» Quoted passage:

§ §

After 10-15 minutes, reduce temp to 360*F.
Continue baking for 1 more hour.
Remove the caneles from the molds while still hot and let them cool completely so that crunchy outer layer forms.
Eat them warm out of the oven or the same day they are baked.
Some say canelés came about in 18th Century Bordeaux when nuns collected flour that had spilled onto the docks from shipments and baked little cakes in molds nestled in the embers of a fire for poor children. Both the spelling of its name and the particulars of the recipe have evolved since then. The use of beeswax and vanilla is more recent. Vanilla is never a bad idea, but beeswax, as you know, I have strong opinions about beeswax.
French food is a paradox, either elegantly simple or insanely complicated. It’s just too hot and humid to run the big oven now, but after tasting my first canelé, I had to try my hand at making them. I put my mini cupcake pans to work in my toaster oven and the results proved absolutely delicious. The crispy, caramel sugar shell breaks gently under the tooth, giving way to a spongy, almost custard-like center, a sweet little thing.
The sweetest things come in small packages, after all. A love note in your pocket on Ordinary Tuesday, a treasure in a small velvet box, a sleepy little bundle with a sweet face and buttery canelés from your very own kitchen. Such is the timeline to my happiness. I hope history repeats itself over and over again.

§ §

» What to do: Copy the canelé passage, starting at the words that have "French food is" and stopping after "and over again.". Switch "toaster oven" to "countertop oven".

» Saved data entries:

§ §

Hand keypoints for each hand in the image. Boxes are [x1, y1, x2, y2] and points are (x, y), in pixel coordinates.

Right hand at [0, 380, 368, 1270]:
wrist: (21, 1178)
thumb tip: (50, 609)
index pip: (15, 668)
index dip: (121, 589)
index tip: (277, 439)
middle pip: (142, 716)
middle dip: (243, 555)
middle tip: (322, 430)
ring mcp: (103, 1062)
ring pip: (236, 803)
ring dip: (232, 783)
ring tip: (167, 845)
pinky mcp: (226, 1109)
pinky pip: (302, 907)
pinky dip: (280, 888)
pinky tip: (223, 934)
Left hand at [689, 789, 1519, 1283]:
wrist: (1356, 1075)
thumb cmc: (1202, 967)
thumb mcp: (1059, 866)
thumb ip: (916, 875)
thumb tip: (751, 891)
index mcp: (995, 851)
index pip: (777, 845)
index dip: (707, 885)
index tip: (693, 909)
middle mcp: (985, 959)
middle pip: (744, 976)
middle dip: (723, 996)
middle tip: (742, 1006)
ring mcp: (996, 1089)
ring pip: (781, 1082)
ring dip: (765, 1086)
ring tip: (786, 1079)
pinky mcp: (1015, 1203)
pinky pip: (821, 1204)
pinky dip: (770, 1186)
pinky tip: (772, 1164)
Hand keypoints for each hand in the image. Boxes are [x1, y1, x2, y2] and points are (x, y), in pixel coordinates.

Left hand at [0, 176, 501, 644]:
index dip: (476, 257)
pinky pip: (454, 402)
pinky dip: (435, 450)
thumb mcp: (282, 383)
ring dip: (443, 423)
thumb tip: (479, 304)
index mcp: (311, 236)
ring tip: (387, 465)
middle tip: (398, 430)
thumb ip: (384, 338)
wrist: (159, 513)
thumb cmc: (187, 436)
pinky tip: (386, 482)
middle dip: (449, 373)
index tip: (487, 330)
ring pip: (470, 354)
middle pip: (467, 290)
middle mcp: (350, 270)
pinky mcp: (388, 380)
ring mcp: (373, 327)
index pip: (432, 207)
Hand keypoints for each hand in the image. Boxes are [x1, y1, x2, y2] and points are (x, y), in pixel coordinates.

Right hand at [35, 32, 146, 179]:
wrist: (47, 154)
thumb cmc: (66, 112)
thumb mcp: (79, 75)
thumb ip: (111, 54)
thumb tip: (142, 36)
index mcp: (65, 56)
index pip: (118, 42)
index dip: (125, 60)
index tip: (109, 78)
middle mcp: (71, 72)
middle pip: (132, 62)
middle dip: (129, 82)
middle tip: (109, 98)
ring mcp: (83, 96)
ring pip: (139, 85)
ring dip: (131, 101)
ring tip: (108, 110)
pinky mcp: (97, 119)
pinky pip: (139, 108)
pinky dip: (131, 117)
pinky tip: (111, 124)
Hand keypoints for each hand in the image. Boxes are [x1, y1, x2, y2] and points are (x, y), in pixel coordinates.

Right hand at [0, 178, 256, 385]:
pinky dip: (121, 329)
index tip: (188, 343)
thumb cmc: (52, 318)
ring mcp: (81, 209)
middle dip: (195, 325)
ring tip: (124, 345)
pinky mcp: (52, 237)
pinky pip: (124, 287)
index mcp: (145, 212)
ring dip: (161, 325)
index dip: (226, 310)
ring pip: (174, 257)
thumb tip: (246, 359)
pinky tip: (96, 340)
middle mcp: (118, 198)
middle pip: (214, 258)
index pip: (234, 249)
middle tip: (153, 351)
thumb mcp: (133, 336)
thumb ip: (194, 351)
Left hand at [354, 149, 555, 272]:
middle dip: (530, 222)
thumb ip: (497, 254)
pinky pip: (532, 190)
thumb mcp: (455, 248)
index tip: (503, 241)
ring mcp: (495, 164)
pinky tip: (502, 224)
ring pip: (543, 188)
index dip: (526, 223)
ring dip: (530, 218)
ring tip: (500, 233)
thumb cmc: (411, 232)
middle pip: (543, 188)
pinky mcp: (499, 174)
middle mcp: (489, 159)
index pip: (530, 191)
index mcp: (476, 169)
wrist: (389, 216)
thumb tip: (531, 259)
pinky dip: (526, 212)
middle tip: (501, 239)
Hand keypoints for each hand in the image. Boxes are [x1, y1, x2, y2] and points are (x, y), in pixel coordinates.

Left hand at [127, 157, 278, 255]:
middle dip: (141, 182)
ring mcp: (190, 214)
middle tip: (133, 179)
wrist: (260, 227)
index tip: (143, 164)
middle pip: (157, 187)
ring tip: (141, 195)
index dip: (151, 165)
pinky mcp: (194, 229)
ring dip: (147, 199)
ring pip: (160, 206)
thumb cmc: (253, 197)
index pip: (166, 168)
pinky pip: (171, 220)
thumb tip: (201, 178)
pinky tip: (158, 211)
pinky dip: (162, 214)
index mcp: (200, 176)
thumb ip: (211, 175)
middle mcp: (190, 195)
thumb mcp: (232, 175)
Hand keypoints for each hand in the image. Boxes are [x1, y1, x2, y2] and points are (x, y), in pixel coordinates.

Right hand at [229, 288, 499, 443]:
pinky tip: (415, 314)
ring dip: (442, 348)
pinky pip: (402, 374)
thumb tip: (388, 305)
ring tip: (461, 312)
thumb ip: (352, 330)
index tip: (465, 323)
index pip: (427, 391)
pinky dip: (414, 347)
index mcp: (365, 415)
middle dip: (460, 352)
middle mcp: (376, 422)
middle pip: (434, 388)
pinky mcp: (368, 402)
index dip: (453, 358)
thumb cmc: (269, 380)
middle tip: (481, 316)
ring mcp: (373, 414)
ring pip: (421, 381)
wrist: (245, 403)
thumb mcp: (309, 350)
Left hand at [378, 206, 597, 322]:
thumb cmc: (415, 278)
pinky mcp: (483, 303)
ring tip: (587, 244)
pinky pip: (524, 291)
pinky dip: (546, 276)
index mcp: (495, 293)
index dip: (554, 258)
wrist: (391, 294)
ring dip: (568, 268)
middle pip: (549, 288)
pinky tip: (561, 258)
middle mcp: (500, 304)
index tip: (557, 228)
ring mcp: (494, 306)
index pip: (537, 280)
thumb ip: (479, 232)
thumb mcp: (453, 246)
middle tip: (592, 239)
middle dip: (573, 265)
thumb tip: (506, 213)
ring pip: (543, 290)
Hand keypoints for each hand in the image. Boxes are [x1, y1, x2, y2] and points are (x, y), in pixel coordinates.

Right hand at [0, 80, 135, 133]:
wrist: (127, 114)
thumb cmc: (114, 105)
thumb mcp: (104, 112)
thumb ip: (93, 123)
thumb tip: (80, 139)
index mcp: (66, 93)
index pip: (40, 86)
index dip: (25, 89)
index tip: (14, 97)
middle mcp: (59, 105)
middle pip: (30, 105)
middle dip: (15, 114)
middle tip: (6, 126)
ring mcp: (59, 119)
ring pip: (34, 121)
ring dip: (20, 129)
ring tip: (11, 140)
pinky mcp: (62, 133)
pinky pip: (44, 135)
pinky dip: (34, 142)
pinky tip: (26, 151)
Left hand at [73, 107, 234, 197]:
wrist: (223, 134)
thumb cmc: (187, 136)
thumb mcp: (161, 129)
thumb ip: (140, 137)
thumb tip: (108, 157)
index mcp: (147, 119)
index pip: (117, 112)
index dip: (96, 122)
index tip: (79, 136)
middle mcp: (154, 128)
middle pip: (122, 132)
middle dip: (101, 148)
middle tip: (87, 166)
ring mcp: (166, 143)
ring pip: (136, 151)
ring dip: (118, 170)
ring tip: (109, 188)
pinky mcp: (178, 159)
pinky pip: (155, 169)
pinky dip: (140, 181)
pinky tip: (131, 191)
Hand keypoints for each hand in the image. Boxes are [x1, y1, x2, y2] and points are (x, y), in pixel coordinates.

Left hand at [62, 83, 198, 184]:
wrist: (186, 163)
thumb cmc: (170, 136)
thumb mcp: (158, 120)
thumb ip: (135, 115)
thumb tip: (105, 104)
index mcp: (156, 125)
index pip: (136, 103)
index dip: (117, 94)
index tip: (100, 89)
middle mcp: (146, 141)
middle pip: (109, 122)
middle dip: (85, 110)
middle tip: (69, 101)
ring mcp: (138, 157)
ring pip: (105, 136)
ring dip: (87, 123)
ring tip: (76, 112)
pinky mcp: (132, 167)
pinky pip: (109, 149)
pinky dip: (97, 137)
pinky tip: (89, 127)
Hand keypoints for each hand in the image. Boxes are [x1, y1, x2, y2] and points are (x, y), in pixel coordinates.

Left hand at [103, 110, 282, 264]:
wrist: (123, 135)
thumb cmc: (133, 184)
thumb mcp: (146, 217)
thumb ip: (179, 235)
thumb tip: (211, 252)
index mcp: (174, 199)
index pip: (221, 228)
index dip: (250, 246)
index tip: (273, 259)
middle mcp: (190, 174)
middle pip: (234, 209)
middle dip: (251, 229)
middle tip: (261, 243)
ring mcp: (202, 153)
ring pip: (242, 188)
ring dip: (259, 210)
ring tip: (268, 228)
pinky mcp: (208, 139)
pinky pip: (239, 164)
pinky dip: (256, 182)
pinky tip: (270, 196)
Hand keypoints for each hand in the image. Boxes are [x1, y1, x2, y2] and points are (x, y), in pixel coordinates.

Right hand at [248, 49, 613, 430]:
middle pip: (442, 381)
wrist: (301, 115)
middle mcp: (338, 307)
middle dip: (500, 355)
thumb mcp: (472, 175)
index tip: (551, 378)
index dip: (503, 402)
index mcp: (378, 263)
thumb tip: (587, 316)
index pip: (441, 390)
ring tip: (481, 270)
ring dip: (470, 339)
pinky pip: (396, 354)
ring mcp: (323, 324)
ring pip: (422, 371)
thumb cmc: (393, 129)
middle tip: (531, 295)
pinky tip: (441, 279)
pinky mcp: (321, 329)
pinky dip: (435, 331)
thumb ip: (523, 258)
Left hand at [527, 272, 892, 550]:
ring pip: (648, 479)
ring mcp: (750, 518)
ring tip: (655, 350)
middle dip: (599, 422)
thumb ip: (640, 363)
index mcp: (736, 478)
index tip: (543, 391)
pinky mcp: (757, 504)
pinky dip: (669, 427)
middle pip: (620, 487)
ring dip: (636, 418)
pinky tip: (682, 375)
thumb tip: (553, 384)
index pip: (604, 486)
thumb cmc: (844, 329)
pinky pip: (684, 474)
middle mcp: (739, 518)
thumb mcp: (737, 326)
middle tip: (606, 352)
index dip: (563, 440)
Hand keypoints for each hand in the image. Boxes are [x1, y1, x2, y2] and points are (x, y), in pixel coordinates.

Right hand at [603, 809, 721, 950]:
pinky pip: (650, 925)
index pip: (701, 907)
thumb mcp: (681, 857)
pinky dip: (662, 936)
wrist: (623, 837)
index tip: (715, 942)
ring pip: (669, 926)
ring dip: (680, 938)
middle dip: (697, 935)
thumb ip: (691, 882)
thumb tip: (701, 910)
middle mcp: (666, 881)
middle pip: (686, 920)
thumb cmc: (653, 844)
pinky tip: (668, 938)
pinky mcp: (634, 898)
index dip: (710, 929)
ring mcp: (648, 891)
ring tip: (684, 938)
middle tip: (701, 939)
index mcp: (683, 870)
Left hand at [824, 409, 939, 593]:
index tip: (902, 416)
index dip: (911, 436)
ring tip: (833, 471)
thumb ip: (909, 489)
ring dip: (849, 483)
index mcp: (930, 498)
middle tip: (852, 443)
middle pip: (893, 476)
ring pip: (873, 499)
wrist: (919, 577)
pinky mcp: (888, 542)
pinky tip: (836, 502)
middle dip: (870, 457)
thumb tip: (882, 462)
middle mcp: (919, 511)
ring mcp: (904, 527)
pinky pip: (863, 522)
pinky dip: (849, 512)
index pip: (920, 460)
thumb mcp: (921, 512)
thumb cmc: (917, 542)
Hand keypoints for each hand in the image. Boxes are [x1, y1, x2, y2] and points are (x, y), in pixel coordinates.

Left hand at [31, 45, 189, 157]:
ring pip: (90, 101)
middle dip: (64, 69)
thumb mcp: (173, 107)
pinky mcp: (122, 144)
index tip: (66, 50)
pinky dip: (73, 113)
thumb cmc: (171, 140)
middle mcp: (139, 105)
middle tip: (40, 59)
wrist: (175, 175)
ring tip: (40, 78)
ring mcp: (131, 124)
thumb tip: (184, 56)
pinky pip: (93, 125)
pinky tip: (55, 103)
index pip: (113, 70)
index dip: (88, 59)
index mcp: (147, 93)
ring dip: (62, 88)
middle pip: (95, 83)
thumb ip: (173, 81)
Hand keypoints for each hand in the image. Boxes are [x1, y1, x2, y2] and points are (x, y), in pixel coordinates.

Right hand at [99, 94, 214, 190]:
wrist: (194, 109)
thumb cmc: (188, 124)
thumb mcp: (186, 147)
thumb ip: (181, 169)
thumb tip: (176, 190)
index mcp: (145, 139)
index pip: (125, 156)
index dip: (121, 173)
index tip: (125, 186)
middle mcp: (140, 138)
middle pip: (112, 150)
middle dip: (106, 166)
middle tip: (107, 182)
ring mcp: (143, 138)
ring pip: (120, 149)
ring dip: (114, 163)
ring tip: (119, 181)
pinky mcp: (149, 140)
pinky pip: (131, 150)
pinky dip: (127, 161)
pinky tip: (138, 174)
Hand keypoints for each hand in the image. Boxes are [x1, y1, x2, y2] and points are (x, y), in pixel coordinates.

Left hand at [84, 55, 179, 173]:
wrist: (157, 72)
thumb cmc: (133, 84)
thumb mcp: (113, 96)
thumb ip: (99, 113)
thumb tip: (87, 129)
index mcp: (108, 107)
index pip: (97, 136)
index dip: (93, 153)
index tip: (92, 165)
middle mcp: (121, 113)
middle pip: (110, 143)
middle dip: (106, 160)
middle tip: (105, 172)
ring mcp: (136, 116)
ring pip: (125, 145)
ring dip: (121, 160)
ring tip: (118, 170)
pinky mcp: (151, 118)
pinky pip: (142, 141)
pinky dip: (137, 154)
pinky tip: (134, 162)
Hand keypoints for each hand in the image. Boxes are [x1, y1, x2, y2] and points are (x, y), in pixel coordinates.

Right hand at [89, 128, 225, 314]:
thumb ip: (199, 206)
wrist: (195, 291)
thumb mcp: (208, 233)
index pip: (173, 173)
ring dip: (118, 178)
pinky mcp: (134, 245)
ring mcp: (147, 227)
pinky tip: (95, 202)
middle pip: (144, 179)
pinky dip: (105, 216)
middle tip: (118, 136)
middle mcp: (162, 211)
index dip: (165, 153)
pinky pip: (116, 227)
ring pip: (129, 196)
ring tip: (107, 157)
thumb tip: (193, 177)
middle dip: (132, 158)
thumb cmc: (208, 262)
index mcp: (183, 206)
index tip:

§ §

» Task output:
French food is a paradox, either elegantly simple or insanely complicated. It’s just too hot and humid to run the big oven now, but after tasting my first canelé, I had to try my hand at making them. I put my mini cupcake pans to work in my countertop oven and the results proved absolutely delicious. The crispy, caramel sugar shell breaks gently under the tooth, giving way to a spongy, almost custard-like center, a sweet little thing.
The sweetest things come in small packages, after all. A love note in your pocket on Ordinary Tuesday, a treasure in a small velvet box, a sleepy little bundle with a sweet face and buttery canelés from your very own kitchen. Such is the timeline to my happiness. I hope history repeats itself over and over again.